→ **Informasi Sumber**:

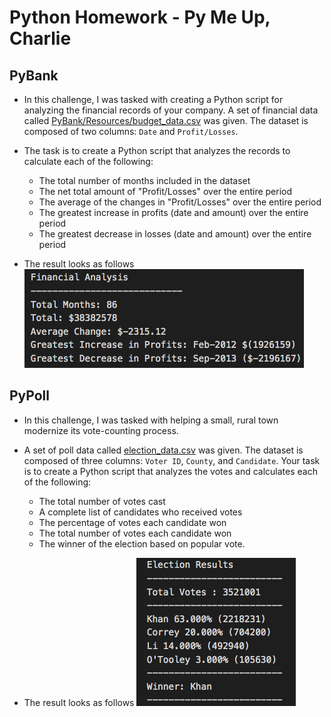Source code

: # Python Homework - Py Me Up, Charlie

## PyBank

* In this challenge, I was tasked with creating a Python script for analyzing the financial records of your company. A set of financial data called [PyBank/Resources/budget_data.csv](PyBank/Resources/budget_data.csv) was given. The dataset is composed of two columns: `Date` and `Profit/Losses`.

* The task is to create a Python script that analyzes the records to calculate each of the following:

  * The total number of months included in the dataset
  * The net total amount of "Profit/Losses" over the entire period
  * The average of the changes in "Profit/Losses" over the entire period
  * The greatest increase in profits (date and amount) over the entire period
  * The greatest decrease in losses (date and amount) over the entire period

* The result looks as follows
![Financial Analysis](images/Financial_analysis.png)

## PyPoll

* In this challenge, I was tasked with helping a small, rural town modernize its vote-counting process. 

* A set of poll data called [election_data.csv](PyPoll/Resources/election_data.csv) was given. The dataset is composed of three columns: `Voter ID`, `County`, and `Candidate`. Your task is to create a Python script that analyzes the votes and calculates each of the following:

  * The total number of votes cast
  * A complete list of candidates who received votes
  * The percentage of votes each candidate won
  * The total number of votes each candidate won
  * The winner of the election based on popular vote.

* The result looks as follows
![Election Results](images/Election_results.png)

→ **Petunjuk Latihan**: Bisakah Anda menulis ulang baris-baris dari awal entri hingga baris yang memuat "The task is", termasuk baris itu, dengan menukar "script" menjadi "program" tanpa mengubah bagian lainnya? Jangan sertakan gambar dalam jawaban.

→ **Penyelesaian Tugas**:
Source code

: # Python Homework - Py Me Up, Charlie

## PyBank

* In this challenge, I was tasked with creating a Python program for analyzing the financial records of your company. A set of financial data called [PyBank/Resources/budget_data.csv](PyBank/Resources/budget_data.csv) was given. The dataset is composed of two columns: `Date` and `Profit/Losses`.

* The task is to create a Python program that analyzes the records to calculate each of the following:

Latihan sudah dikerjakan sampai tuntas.